◆ KERJAKAN YANG BERIKUT ◆
• a. Menurut teks tentang penggalangan dana publik untuk demonstrasi, untuk apa uang donasi diprioritaskan sesuai kesepakatan rapat?
• b. Teruskan teks tentang penggalangan dana publik untuk demonstrasi, mulai setelah kalimat terakhirnya.

◆ TEKS HALAMAN ◆
▼▼▼

Aktivis dan Peneliti Irma Hidayana di Kios Ojo Keos, Jakarta, 17 Desember 2019./ TEMPO/M Taufan Rengganis
Rapat konsolidasi berlangsung cair karena sekitar 20 peserta sebelumnya sudah saling kenal di lapangan. Irma mengklaim peserta rapat kompak terbakar semangatnya. Mereka membahas sejumlah hal, dari tujuh tuntutan demonstrasi hingga pembiayaan. Rapat juga memutuskan pembagian tugas sesuai dengan kapasitas masing-masing. Ada yang mengerahkan massa, mengawal urusan hukum, menggarap materi kampanye, dan mengurus advokasi.
Adapun ihwal pembiayaan, Ananda-lah yang kemudian mencetuskan ide galang dana publik. “Ide menggalang dana untuk aksi politik masih baru di Indonesia, tapi ini menarik sebagai antitesis demonstrasi bayaran. Urusan anggarannya pun lebih jelas,” kata Cholil “ERK”. Gagasan itu menyusul curhatan wakil mahasiswa Universitas Indonesia dan Universitas Trisakti yang terancam kehabisan ongkos logistik. Sebab, sebelum aksi 23 September 2019, mereka sudah turun ke jalan memprotes rencana revisi KUHP dan Undang-Undang KPK. Bila apes, jumlah donasi tak memenuhi target, peserta rapat sepakat untuk saweran duit.
Dalam rapat tersebut, Ananda menawarkan diri sebagai relawan penggalang dana publik, sedangkan ERK berposisi sebagai penyokong. “Gue dan ERK maju hanya karena kami sudah dikenal sebagai musikus. Tak ada kisah heroik,” ujar Ananda. Kebutuhan dan alokasi dana juga diurai mendetail. Rapat sepakat duit donasi diprioritaskan untuk menyewa ambulans dan mobil komando serta biaya buat nasi bungkus dan air mineral. Adapun konsekuensi hukum tak mereka bahas. “Diciduk polisi itu di luar perhitungan kami.”
Tak lama setelah Ananda mengunggah tautan donasi di media sosial, bantuan dari warga mulai mengalir. Karena jumlahnya melebihi target, Ananda dan anggota rapat konsolidasi membentuk tim operator khusus donasi dan berbagi tugas. Sementara Ananda berfokus mengurus konten media sosial dan distribusi duit, anggota timnya ada yang bertugas menyiapkan ambulans dan membuat properti demonstrasi. Lewat Instagram dan Twitter pula Ananda menawarkan bantuan kepada mahasiswa demonstran yang terganjal urusan logistik.

▲▲▲

◆ MATERI YANG DIBERIKAN ◆
▼▼▼

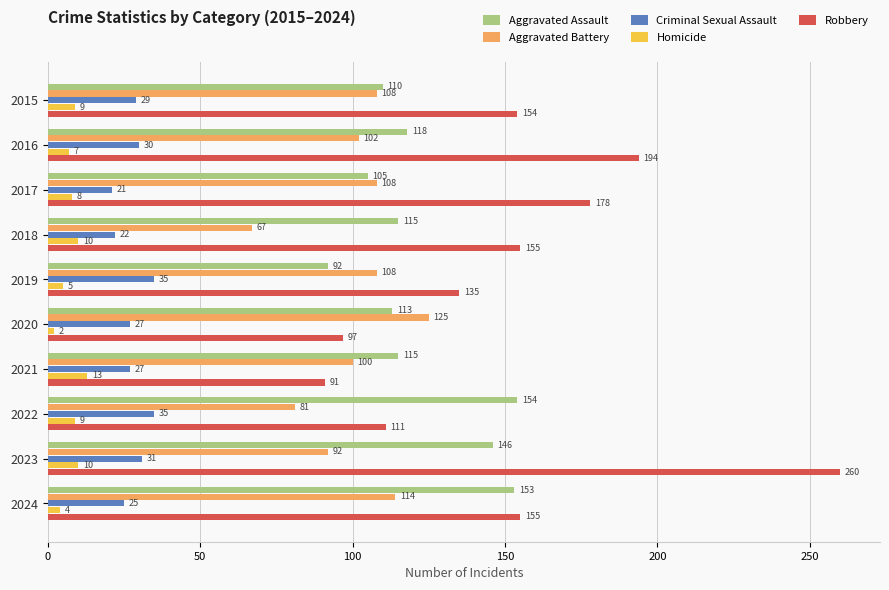

At 2019, list the series in order from largest to smallest.

Robbery, Aggravated Battery, Aggravated Assault, Criminal Sexual Assault, Homicide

▲▲▲

◆ JAWABAN ◆
• a. Uang donasi diprioritaskan untuk menyewa ambulans dan mobil komando serta untuk biaya nasi bungkus dan air mineral.

• b.
Menurut Ananda, timnya kelimpungan saat bantuan uang dari warga kian deras. Mereka sempat terpikir ingin menutup pintu donasi, tapi urung karena menimbang simpati dan antusiasme publik yang demikian besar. “Kalau kami menutup donasinya, kasihan warga yang masih ingin mendukung,” ucapnya. Namun penggalangan donasi itu akhirnya disetop juga setelah uang yang terkumpul melejit tiga kali lipat dari target. Nominal patungan dari 2.124 setoran mulai Rp 5.000 hingga Rp 1 juta, dengan rata-rata sumbangan Rp 82 ribu per donatur. Adapun dari ribuan penyumbang itu tak semuanya mencantumkan identitas terang.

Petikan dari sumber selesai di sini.